Daraus folgt für Flassbeck, dass die Schuldenfrage gerade keine "Generationen-Frage" sei. "Weil wir nur Schulden gegen uns selbst machen, haben diese Schulden nichts, aber auch gar nichts mit der Belastung von späteren Generationen zu tun", schreibt der Chefvolkswirt in der Frankfurter Rundschau. "Unsere Kinder erben die Schulden wie die Guthaben."

Aber auch wenn man den Staat isoliert betrachte, liege die Pleite-Diagnose "voll daneben". Eine Überschuldung stelle man in der Privatwirtschaft üblicherweise dann fest, wenn die Verbindlichkeiten die Guthaben und das vorhandene Vermögen deutlich überschritten. Das heiße, ein Haushalt und ein Unternehmen gerieten noch lange nicht in Schwierigkeiten, wenn die Nettoschulden stiegen, das Vermögen aber ohne Weiteres ausreiche, den Schuldenstand abzudecken.

Auf den Staat angewendet bedeute das, dass den Gesamtschulden des Staates das Gesamtvermögen des Staates oder gar das der gesamten Gesellschaft, die der Staat ja nur vertrete, gegenübergestellt werden müsse, bevor eine sinnvolle Aussage hinsichtlich Überschuldung gemacht werden könne.
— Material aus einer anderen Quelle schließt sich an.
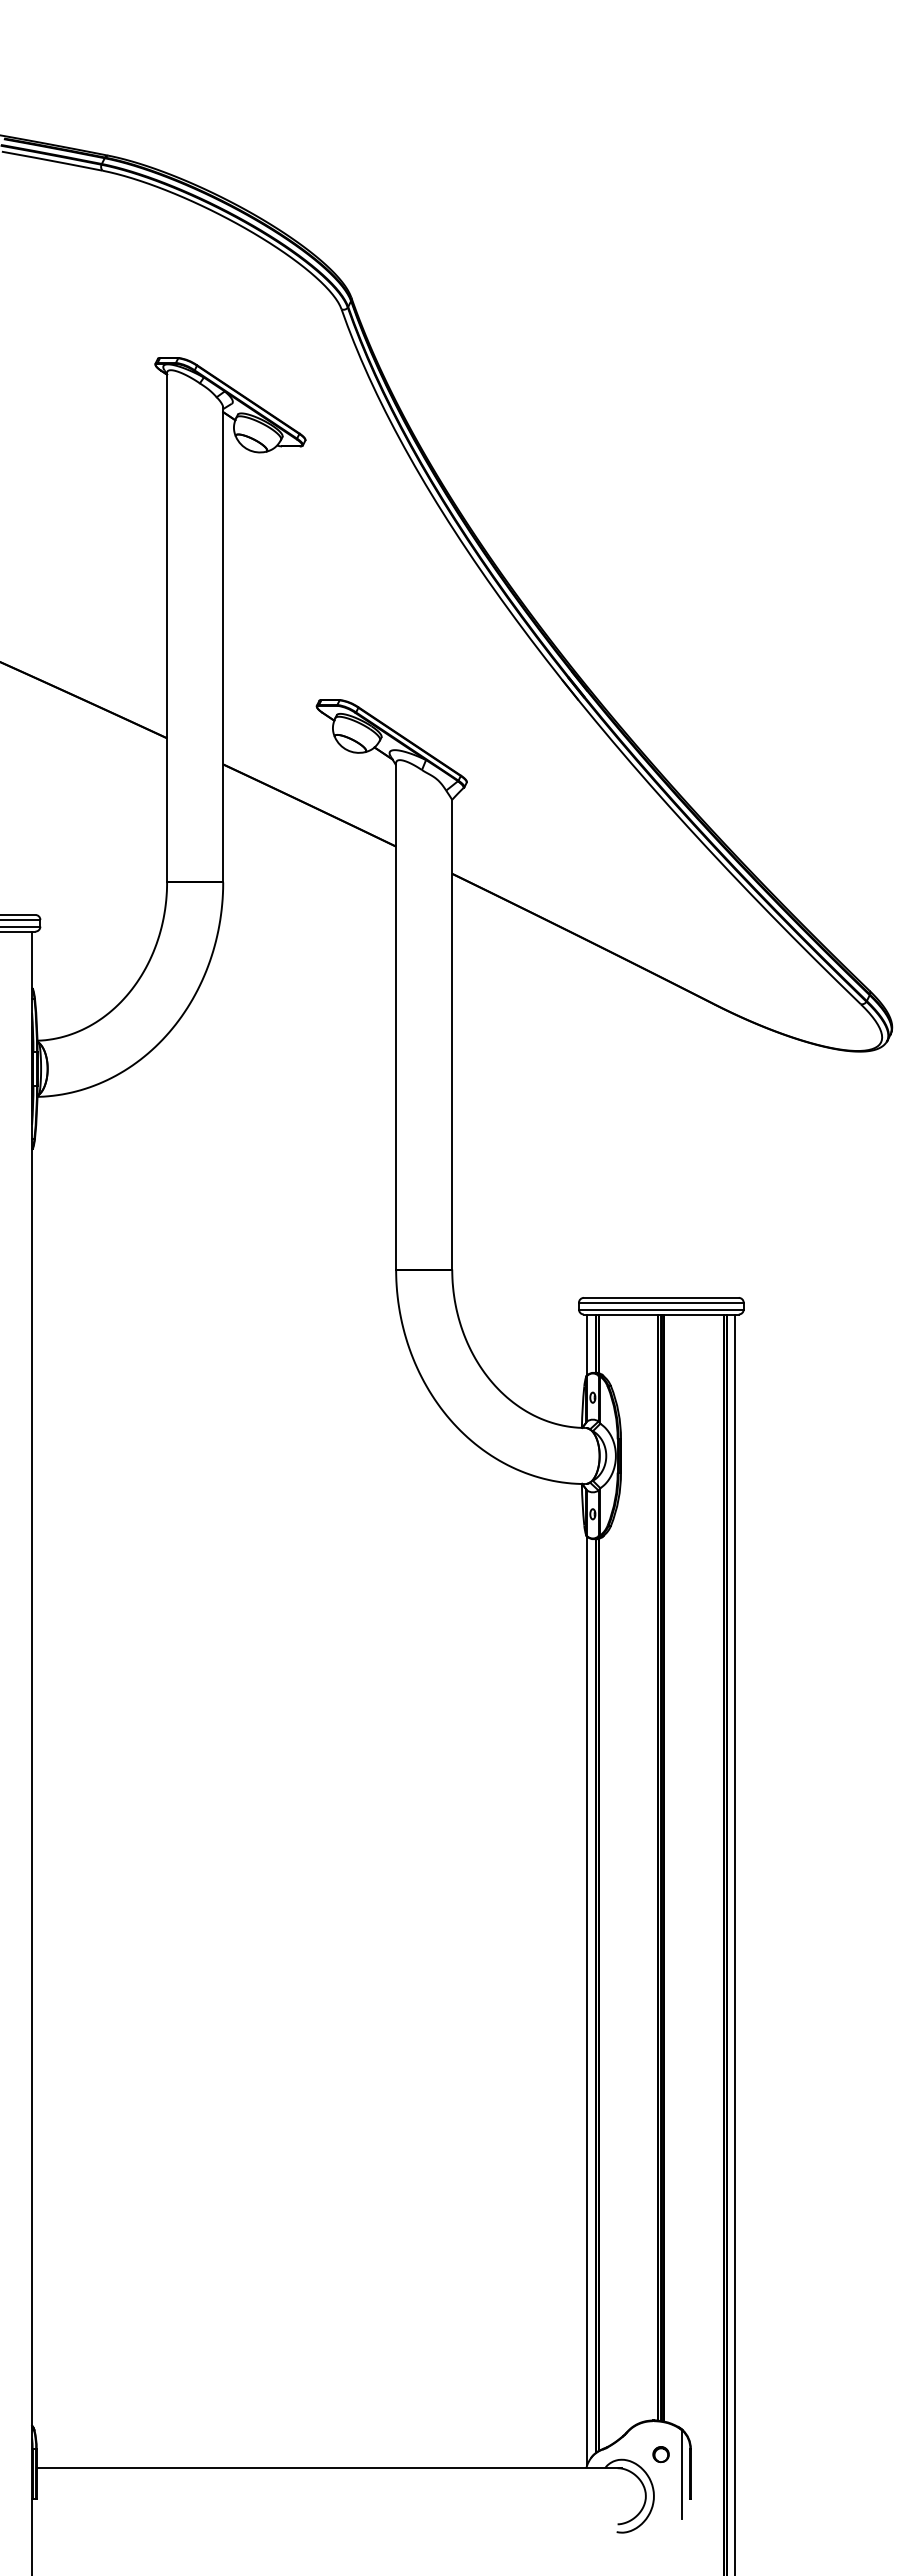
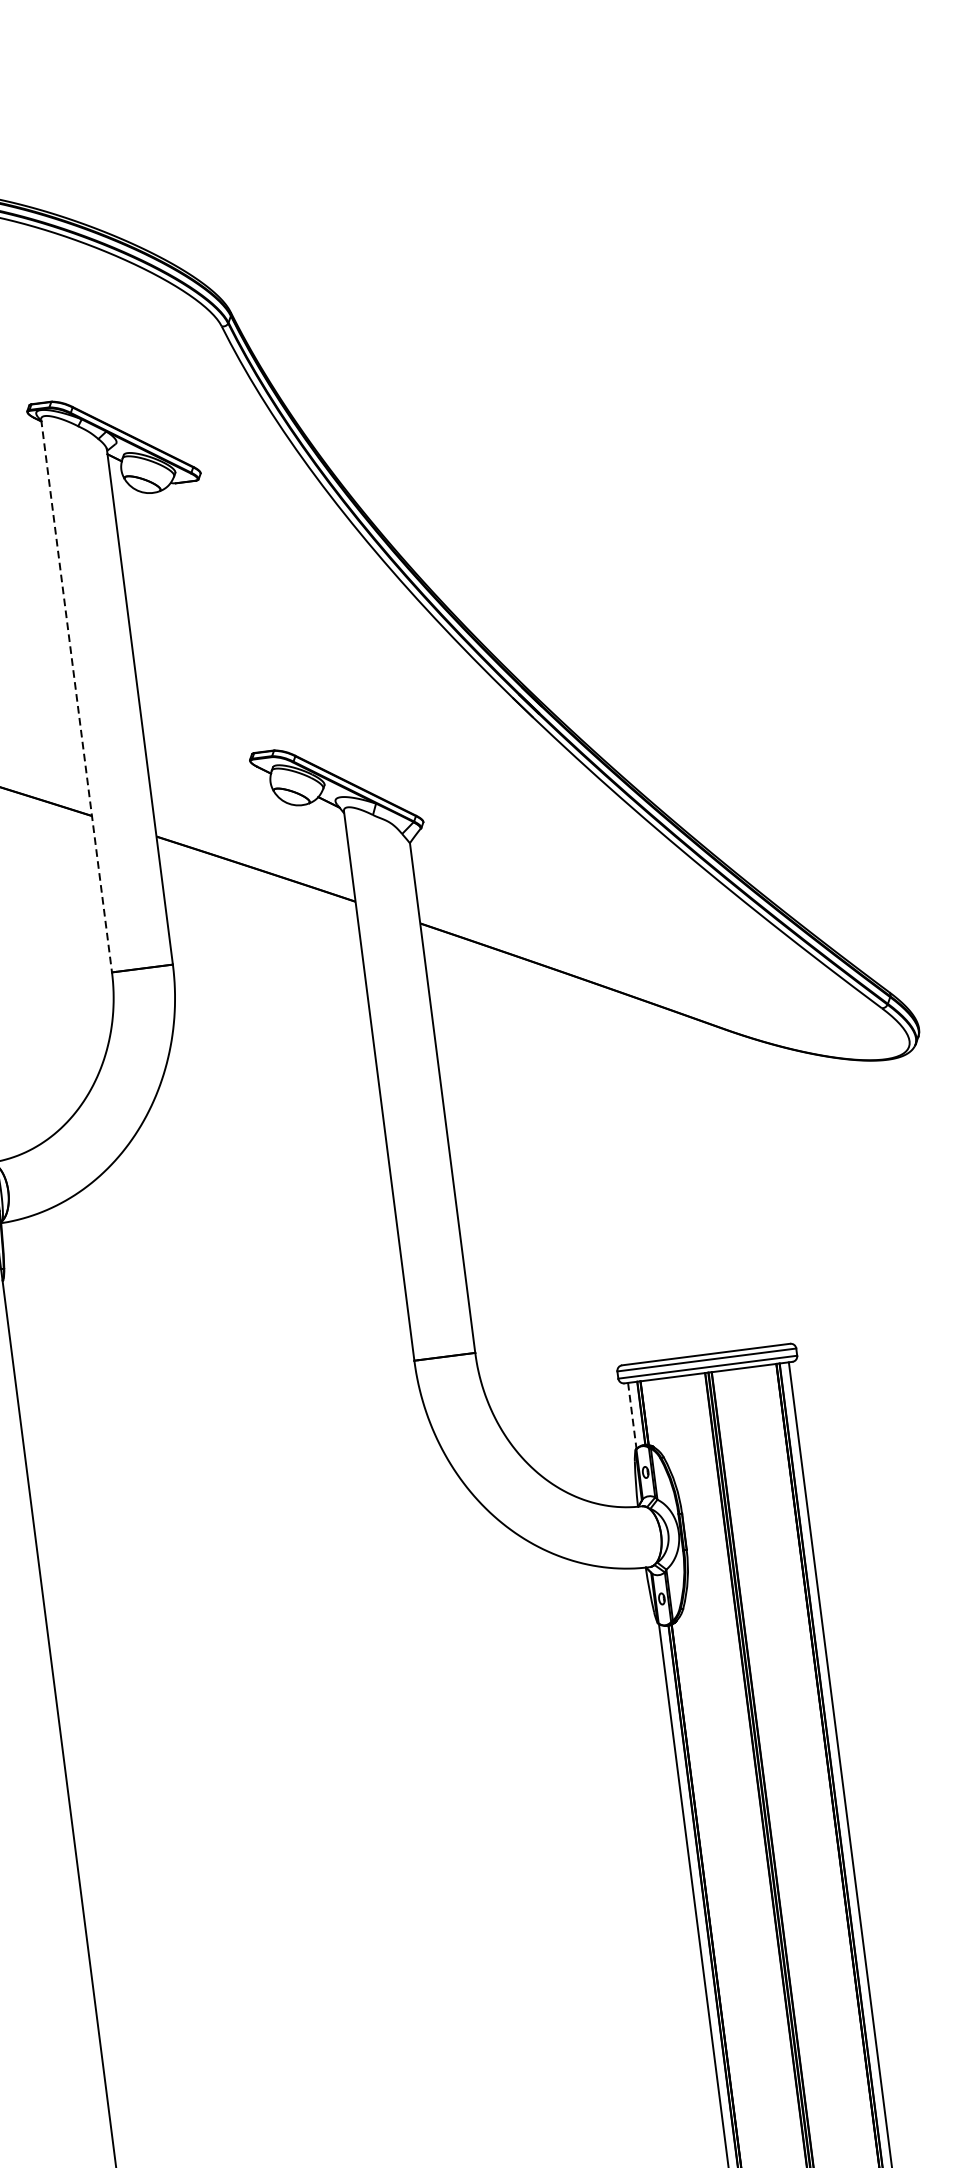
line: (167, 627) -> (77, 695), solid -> dashed
line: (587, 1345) -> (632, 1416), solid -> dashed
Das aber tue niemand, sondern man vergleiche üblicherweise die über viele Jahre aufgelaufenen Schulden des Staates mit dem laufenden Einkommen der gesamten Gesellschaft.

Chefvolkswirt Flassbecks hat mit seinen Privatschulden kein Problem

Wie irreführend eine solche Rechnung sei, lässt sich - so Flassbeck - leicht demonstrieren: "Ich habe vor einigen Jahren ein Haus gekauft und mich hoch verschuldet. Mein Schuldenstand liegt noch heute bei weit mehr als 200 Prozent meines jährlichen Einkommens, ohne dass das meine Bank als Problem ansähe. Gerechnet gegenüber meinem Vermögen, das vorwiegend in dem Haus gebunden ist, ist mein Schuldenstand nahe null, da ich es vermeide, zusätzlich zur Hypothek auf das Haus, weitere Schulden zu machen."

Der staatliche Schuldenstand betrage zur Zeit etwa 65 Prozent des Einkommens der Gesamtwirtschaft und etwa 250 Prozent der jährlichen staatlichen Einnahmen. "Das ist erstaunlich wenig", so Flassbeck. Gerechnet gegenüber dem riesigen, aber leider schwer bezifferbaren Vermögen des Staates, sei der öffentliche Schuldenstand "offensichtlich ebenfalls sehr gering".

Deutschland in Zahlen: Kapitalstock von 12.000 Milliarden Euro - 1300 Milliarden Schulden

Man könne sich eine Vorstellung von der Dimension machen, wenn man die gesamten öffentlichen Schulden, die ja Schulden der Gesellschaft als Ganzes sind, dem gesamten in Deutschland wirtschaftlich genutzten Kapitalstock gegenüberstelle.

"Der Kapitalstock ist in modernen Volkswirtschaften etwa fünf- bis sechsmal so groß wie das Bruttoinlandsprodukt, liegt also in der Größenordnung von 12.000 Milliarden Euro in Deutschland." Der staatliche Schuldenstand betrage 2005 rund 1300 Milliarden.

Flassbeck: "Das sind folglich ein wenig mehr als zehn Prozent Schulden in Relation zum wirtschaftlichen Vermögen des Landes, von allen anderen Gütern kultureller und sonstiger Art ganz zu schweigen. Im Ergebnis: Das Gerede von Pleite, von Überschuldung und Ähnlichem ist glatter und höchst gefährlicher Unfug."